The Basement and Silver Sea Jewelry

  • 8 p.m.: Boy Sean
  • 8:30 p.m.: Tekno Tom
  • 9 p.m.: Austin Counts
  • 9:30 p.m.: Ben
  • 10 p.m.: Night Owls
  • 10:30 p.m.: Brandon Kosters and Norbert Garcia
  • 11 p.m.: Misled
  • 11:30 p.m.: Rorschach
  • Midnight: Lizzie Stardust
Here's a little primer on The Basement recording studios. To get to them, you must first go through Silver Sea Jewelry. The Basement is offering studio tours and recording demonstrations, while the fantasy- and nautical-themed jewelry store will be hosting these bands on three stages.
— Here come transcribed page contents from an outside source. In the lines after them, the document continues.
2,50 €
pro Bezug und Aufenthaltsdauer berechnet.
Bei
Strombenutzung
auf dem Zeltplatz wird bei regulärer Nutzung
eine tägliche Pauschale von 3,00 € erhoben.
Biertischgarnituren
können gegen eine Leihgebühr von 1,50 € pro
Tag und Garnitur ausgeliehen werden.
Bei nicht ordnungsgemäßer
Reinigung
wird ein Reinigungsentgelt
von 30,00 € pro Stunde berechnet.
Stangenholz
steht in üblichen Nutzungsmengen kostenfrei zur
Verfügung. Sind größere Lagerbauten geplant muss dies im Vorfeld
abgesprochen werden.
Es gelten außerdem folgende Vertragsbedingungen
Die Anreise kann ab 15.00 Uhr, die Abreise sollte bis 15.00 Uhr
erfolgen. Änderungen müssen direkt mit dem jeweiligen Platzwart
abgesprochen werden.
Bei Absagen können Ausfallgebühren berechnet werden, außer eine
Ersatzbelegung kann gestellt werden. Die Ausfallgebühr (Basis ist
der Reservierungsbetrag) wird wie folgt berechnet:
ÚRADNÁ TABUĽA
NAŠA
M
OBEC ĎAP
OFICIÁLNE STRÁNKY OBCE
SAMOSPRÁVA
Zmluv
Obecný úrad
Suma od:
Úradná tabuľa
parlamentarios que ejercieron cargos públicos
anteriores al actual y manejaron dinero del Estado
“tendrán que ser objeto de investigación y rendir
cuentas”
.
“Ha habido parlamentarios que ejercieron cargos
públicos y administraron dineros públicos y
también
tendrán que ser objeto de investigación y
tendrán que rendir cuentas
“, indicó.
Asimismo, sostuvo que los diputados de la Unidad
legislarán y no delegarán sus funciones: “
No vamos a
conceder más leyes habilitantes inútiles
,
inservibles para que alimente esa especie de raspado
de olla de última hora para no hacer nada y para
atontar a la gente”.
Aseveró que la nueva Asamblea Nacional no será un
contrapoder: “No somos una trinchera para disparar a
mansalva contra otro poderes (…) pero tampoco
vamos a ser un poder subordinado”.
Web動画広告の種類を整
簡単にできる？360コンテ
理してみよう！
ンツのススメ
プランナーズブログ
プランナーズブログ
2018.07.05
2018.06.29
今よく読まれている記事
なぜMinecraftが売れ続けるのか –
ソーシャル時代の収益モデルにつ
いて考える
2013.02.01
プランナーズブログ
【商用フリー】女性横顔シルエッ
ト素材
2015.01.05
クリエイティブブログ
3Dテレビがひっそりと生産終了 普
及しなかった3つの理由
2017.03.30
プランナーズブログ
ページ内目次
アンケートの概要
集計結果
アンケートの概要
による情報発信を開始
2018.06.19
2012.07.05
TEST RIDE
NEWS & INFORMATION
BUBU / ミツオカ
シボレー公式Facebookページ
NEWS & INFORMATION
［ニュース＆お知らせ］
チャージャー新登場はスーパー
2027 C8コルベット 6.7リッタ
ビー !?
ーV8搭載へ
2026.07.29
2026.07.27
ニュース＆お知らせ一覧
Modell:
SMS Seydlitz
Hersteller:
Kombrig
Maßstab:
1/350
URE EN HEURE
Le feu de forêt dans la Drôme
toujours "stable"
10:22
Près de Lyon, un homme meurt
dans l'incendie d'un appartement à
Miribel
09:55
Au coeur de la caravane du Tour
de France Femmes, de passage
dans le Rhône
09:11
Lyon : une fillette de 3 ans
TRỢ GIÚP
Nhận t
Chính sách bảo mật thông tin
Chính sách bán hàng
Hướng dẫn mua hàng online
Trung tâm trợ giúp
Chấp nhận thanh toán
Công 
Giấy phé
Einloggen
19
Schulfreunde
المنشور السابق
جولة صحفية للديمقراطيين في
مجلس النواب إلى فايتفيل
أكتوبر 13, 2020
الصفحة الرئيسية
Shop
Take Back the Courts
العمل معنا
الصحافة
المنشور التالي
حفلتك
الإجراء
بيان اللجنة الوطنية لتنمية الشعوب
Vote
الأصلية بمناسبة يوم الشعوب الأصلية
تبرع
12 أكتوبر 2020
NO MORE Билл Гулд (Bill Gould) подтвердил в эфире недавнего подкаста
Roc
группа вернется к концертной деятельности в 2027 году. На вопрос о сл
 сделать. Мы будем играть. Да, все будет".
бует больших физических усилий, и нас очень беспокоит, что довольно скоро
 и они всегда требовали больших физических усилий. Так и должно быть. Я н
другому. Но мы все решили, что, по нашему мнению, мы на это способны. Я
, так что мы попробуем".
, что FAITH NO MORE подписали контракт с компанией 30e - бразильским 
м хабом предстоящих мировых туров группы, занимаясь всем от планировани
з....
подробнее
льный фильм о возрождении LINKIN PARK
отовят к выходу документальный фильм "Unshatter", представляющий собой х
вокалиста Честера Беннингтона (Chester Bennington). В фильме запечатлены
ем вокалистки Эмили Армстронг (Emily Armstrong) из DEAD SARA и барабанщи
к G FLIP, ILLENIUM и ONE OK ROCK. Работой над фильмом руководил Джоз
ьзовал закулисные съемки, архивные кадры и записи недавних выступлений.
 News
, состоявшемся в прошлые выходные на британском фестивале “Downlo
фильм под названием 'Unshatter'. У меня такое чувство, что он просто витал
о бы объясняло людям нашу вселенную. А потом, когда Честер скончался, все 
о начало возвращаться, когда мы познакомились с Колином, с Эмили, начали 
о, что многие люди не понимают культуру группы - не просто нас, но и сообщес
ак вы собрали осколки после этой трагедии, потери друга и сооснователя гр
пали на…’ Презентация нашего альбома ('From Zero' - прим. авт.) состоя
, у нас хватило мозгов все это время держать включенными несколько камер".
They've been hosting special events ever since they moved downtown from the mall.


Graph-X-Apparel

  • 8 p.m.: Lunacy Shroud
  • 9 p.m.: Sevens Ending
  • 10 p.m.: Cutthroat Gorgeous
  • 11 p.m.: The Double Helix
  • Midnight: Cutthroat Gorgeous
Graph-X-Apparel specializes in custom screen printing and embroidery for bands, and tonight, the bands return the favor and celebrate Club Crawl at one of their favorite places.


Foxy's Sports Bar

  • 9 p.m. to 2 a.m.: Karaoke
Sometimes, the combination of watching a bunch of awesome bands and drinking one too many shooters can become just too potent, forcing the inner rock star in all of us to claw its way out. Should you succumb to such an unfortunate event, we recommend heading over to Foxy's Sports Bar, in the old Irene's location, as they'll be featuring karaoke from 9 p.m. until 2 a.m.


Enoteca

  • 7 p.m. to 10 p.m.: Tony and LaMont
This hot downtown restaurant and bar--featuring some of the best Italian food the town has to offer--will feature the jazz of Tony and LaMont, with an early (for the Crawl) start time of 7 p.m.


The District

  • 8 p.m.: The Crowd
  • 9 p.m.: Staircase Wit
  • 10 p.m.: 50 Cent Nose
  • 11 p.m.: Controlled Confusion
  • Midnight: Texas Trash & The Hangovers
Formerly 7 Black Cats, The District kicks off its stay downtown with an eclectic mix of rock 'n' roll. The Crowd kicks off the entertainment at 260 E. Congress St. at 8 p.m., followed by the instrumental sounds of Staircase Wit at 9 p.m. At 10 p.m., it's time for 50 Cent Noise, featuring identical twins Dawn and Kee, of the band Sugarbush. Considering the damaged combo of punk and funk that normally comes from Sugarbush, this show is guaranteed to be some weird shit. Following them is the heavy metal dance mix of Controlled Confusion, followed by the gutter rockabilly of Texas Trash and The Hangovers at midnight.


Biblio

  • 7 p.m. to 10 p.m.: singer-songwriter variety show
A group of fine singers and songwriters will gather at this cool downtown bookstore to entertain and enthrall. The lineup is slated include Mark Matos and Van Christian, in addition to several more local luminaries. Matos is doing double-duty (see the Red Room listing), while Van Christian is the former leader of naked prey, a country-punk outfit that was big in the '80s, especially in Europe.